PHENOTYPIC ALTERATIONS IN FIBROBLASTS AND FIBROSARCOMA CELLS THAT OVEREXPRESS LATENT TRANSFORMING GROWTH FACTOR-B-BETA

Mouse embryo-derived AKR-2B fibroblasts and murine fibrosarcoma cells (the 1591 cell line) were transfected with a murine transforming growth factor-beta-1 (TGF-beta-1) cDNA under the transcriptional control of either the simian virus-40 early promoter or the cytomegalovirus promoter/enhancer. Selected clones secreted 2- to 4-fold more TGF-beta-competing activity into their media than the parental cell line or neomycin-transfected controls. The TGF-beta-1 released into the cell-conditioned medium was latent. Despite the latency of the overexpressed TGF-beta-1, the TGF-beta-1-transfected cells exhibited phenotypic features of TGF-beta-1-treated cells.
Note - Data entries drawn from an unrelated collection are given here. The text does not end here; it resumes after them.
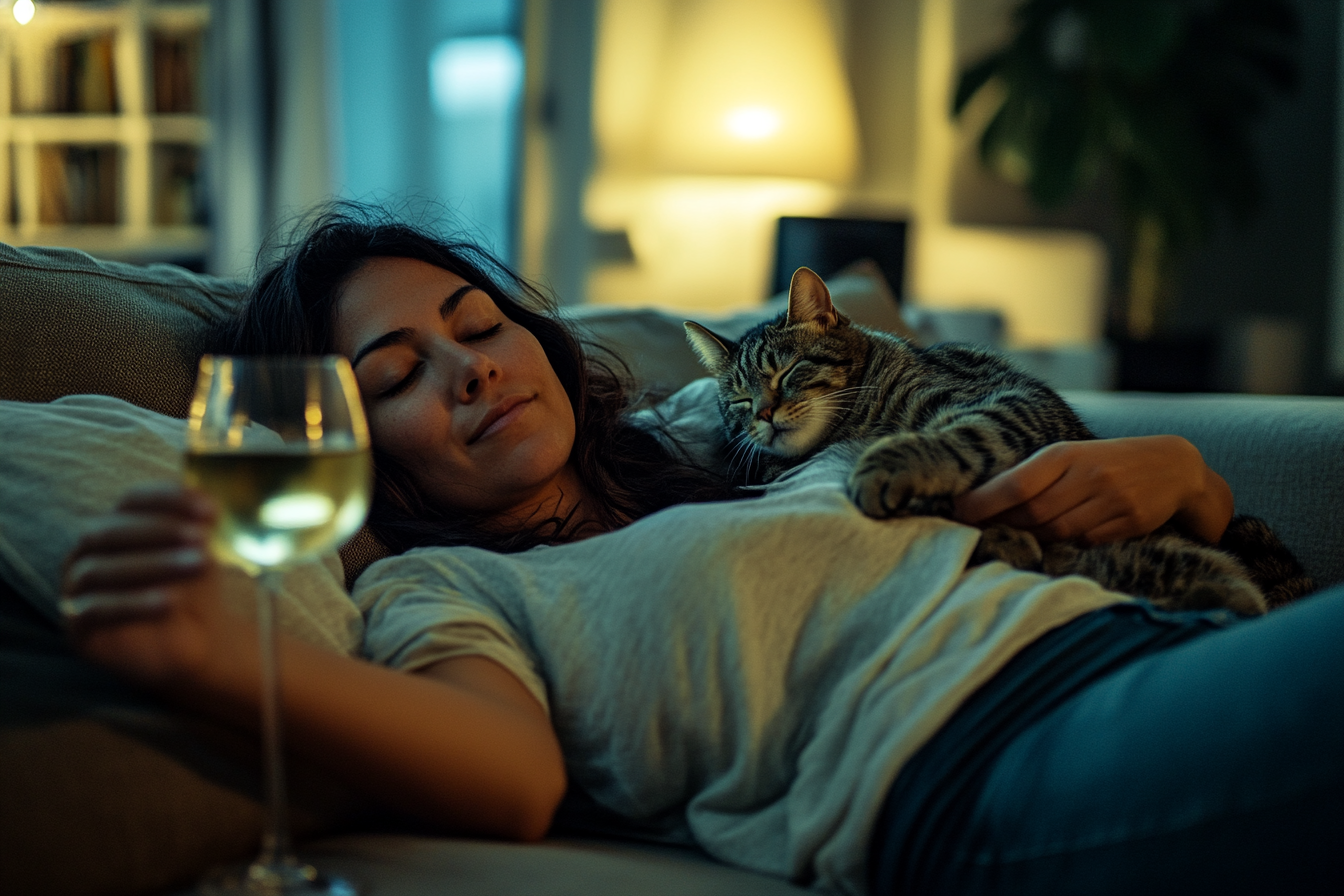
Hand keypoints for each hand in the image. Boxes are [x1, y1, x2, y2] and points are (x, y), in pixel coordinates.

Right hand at [62, 483, 251, 688]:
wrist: (199, 643)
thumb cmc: (198, 589)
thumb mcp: (204, 554)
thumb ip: (200, 531)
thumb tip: (206, 509)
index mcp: (115, 525)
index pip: (132, 500)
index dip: (169, 500)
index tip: (211, 510)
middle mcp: (87, 553)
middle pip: (110, 531)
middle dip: (160, 531)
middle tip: (204, 539)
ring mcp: (76, 589)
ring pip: (100, 569)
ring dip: (152, 564)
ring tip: (198, 566)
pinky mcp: (77, 626)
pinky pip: (94, 610)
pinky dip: (133, 603)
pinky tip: (170, 602)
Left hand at [952, 436, 1233, 545]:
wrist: (1173, 466)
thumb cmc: (1105, 461)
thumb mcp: (1070, 455)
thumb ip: (1033, 475)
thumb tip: (981, 500)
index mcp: (1066, 454)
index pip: (1016, 485)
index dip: (983, 503)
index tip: (958, 511)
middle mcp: (1088, 476)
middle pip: (1032, 513)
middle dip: (1001, 524)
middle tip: (977, 529)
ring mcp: (1111, 501)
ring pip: (1056, 532)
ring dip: (1030, 537)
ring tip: (1011, 535)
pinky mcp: (1129, 523)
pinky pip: (1084, 542)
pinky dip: (1064, 543)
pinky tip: (1051, 540)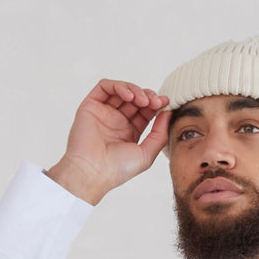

When confluent, the TGF-beta-1-transfected cells had the morphological characteristics of the parental cells that have been treated with active TGF-beta-1. AKR-2B cells that expressed higher levels of TGF-beta-1 also expressed high levels of c-sis and c-myc mRNAs and decreased TGF-beta-2 and TGF-beta-3 mRNAs in the same manner as parental AKR-2B cells that had been treated with active TGF-beta-1. The transfected 1591 cells that overexpressed TGF-beta-1 bound less [I-125]TGF-beta-1 than did parental 1591 cells, but after a mild acid wash demonstrated an increase in [I-125]TGF-beta-1 binding. Our results suggest that these TGF-beta-1-transfected fibroblast and fibrosarcoma cells have the capacity to activate TGF-beta; however, as very little activated TGF-beta is detected in the medium, it is hypothesized that these cells activate latent TGF-beta-1 and bind the activated TGF-beta-1, thus acquiring a phenotype consistent with TGF-beta-1 -treated cells.